The Future Africa institute was created by the University of Pretoria to support systems thinking that addresses the complexities associated with development interventions in Africa. The institute works to generate sustainability science that offers a better understanding of the complex realities encountered in social, ecological, economic, and humanitarian interventions in Africa. Sustainability science in Africa comes with various facets. First, emerging aspirations for quality life and wellbeing require new methods of generating and applying knowledge. Second, the necessary critical mass for generating such knowledge requires better connection between African scholars. Third, a reverse model is needed where society influences the academic research agenda through the co-design opportunities offered by transdisciplinary research. Each of these obstacles come with various process challenges and new values that universities alone cannot address.

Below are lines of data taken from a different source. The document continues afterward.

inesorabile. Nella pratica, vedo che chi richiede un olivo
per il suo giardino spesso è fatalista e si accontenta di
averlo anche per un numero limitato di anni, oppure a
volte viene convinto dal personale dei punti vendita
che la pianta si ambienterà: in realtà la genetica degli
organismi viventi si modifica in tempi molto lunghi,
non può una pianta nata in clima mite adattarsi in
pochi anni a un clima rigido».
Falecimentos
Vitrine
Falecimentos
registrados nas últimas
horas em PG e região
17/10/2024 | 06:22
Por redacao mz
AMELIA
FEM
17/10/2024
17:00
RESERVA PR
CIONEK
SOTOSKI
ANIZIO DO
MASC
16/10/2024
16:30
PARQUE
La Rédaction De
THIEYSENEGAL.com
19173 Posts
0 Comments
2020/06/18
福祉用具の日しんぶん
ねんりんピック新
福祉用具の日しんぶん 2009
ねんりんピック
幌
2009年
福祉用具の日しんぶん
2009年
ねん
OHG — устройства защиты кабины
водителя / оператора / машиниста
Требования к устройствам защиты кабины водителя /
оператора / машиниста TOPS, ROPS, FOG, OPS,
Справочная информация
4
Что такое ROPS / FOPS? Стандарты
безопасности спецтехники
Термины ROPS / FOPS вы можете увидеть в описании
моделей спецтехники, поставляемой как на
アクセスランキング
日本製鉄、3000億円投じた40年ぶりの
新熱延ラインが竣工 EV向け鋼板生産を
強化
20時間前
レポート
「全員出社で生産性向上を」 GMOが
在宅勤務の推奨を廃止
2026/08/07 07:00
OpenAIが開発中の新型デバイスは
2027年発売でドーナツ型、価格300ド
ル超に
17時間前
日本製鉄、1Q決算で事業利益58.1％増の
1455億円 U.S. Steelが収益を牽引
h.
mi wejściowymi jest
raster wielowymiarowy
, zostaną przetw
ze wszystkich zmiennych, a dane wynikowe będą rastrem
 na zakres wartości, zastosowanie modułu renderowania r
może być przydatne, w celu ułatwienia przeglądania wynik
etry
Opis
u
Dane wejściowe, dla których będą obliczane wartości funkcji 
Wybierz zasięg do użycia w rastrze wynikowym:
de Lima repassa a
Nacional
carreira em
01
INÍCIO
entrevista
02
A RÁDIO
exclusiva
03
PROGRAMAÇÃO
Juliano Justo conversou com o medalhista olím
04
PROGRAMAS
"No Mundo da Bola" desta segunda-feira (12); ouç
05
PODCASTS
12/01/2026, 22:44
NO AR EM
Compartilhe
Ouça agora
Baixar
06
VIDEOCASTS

Mapping the connections between research and well-being reveals a shattered scene. The demand for new knowledge ideas for business and for motivated research-action in development policies, as well as the need to address communities’ local adaption to plural stressors all influence the design and management of research. One of the challenges to bridging science and society is the delivery processes already in place, which require some brokering, translation, outreach, and adoption of research outputs. Future Africa is investing in the development of a collective agenda, joint actions, and shared learning platforms, to leverage assets required for effective, context-specific solutions.
The approach of Future Africa is locally derived, as the general arises out of the particulars. Further, social transformation should be needs-based to generate tailored solutions that are not a projection of imported solutions, but are domestic responses that consider cultural values, types of ecosystems, and social aspirations. Thus, establishing a development agenda for Africa is intrinsically a local effort. Challenges to this effort include the multiplicity of priorities, the plurality of decision spheres, the diversity of knowledge sources, and the variety of scales and integration needs. In this context, applying targeted engagement and the inclusion of local realities, as well as coordinated learning in adaptation planning and implementation, will need unique institutional set-up – not necessarily in terms of infrastructures, but mostly in terms of strengthening links between research and society.
As a platform, Future Africa supports efforts to break knowledge boundaries by promoting interrelations, embracing different perspectives, extending possibilities for various stakeholders, and promoting new perspectives for the development of Africa through research excellence. At Future Africa, we are committed to science that positively impacts society and human wellbeing. Impactful science in this context involves influencing and being influenced by other disciplines and stakeholders, as well as stronger engagement with social actors. This is not an easy endeavour because behaviours and development dynamics can be unpredictable, unexpected, uncontrolled, and non-linear. Improved knowledge quality and greater agreement in co-designed solutions provides the desired foundation to build resilient societies.
Future Africa is also about getting better results through partnership. We nurture strong, wide partnerships in order to maintain our relevance and facilitate priority setting and baseline scoping, establish common agendas, set mentoring schemes for communities, agree on evaluation matrices and reviews, and provide leadership. Partnerships mean relationships; to achieve with partners what we could not achieve alone. Our focus is less on the structure of the relationship than on the practice of common values and behaviours. Of importance are shared benefits and engagement towards a faster pace while being more effective by pooling expertise and resources, fostering learning, and tackling common issues collectively, thus more easily avoiding duplication.
The “Africanness” of science promoted by the Future Africa institute issues from the requirement to respond to downstream and upstream knowledge needs in emergency contexts as the frequency and complexity of emergencies increase. A new set of rhetoric and narratives from African science requires that we deploy a much broader range of skills, knowledge, and approaches. This requirement for a broader approach is supported by recent tendencies imposed by COVID-19, mass migration, armed conflicts, and food deficits, which demonstrate that multi-stakeholder/multi-sector responses will be increasingly necessary.